Tue Nov 27 06:52:57 PST 2007

On 11/27/07, Harald Mueller <harald_m_mueller at gmx.de> wrote:
> In ANTLR 3, we do not have multi-lexer streams (as far as I know; the main reason is that lexing happens - at least conceptually - in one big swoosh before parsing starts). However, in many cases, it is still possible to use a solution akin to the ANTLR 2 version as follows: Very often, when a document is in some "outer language," which contains segments written in some other language ("inner language"), the segments can be read as complete tokens in the outer language.

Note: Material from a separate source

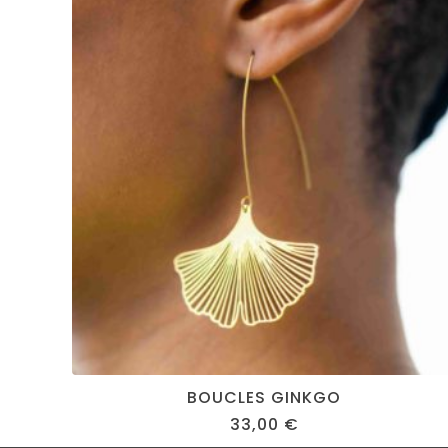
BOUCLES GINKGO
33,00
€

I think I would understand ANTLR a lot better if I knew its history a
bit better :) To me, the "swoosh" approach feels like a limitation,
but it's actually an improvement on what there was before? I keep
wishing that the lexer was an on-demand stream that could be told to
relex tokens when required.

For example, in the wiki text I'm parsing, ]] is virtually always the
end of an internal link - a single token. But occasionally, it's a
single square bracket at the end of an exernal link.
[[http://foo.com]] is dopey code, but it's technically valid - an
external link wrapped in literal square brackets.

So it would be convenient to treat ]] as a token, but in those rare
cases, tell the lexer to throw out the tokens it's generated, read in
just a single ] then revert to normal. But if all the lexing happens
in one "swoosh" before the parser, that's obviously not possible.

As it is, I tend to use a solution a bit like you suggest:

RIGHT_BRACKET: ']';
external_link_end: RIGHT_BRACKET;
internal_link_end: RIGHT_BRACKET RIGHT_BRACKET;

But it's obviously not perfect: the token is clearly ']]' not ']'
followed by ']'.

Steve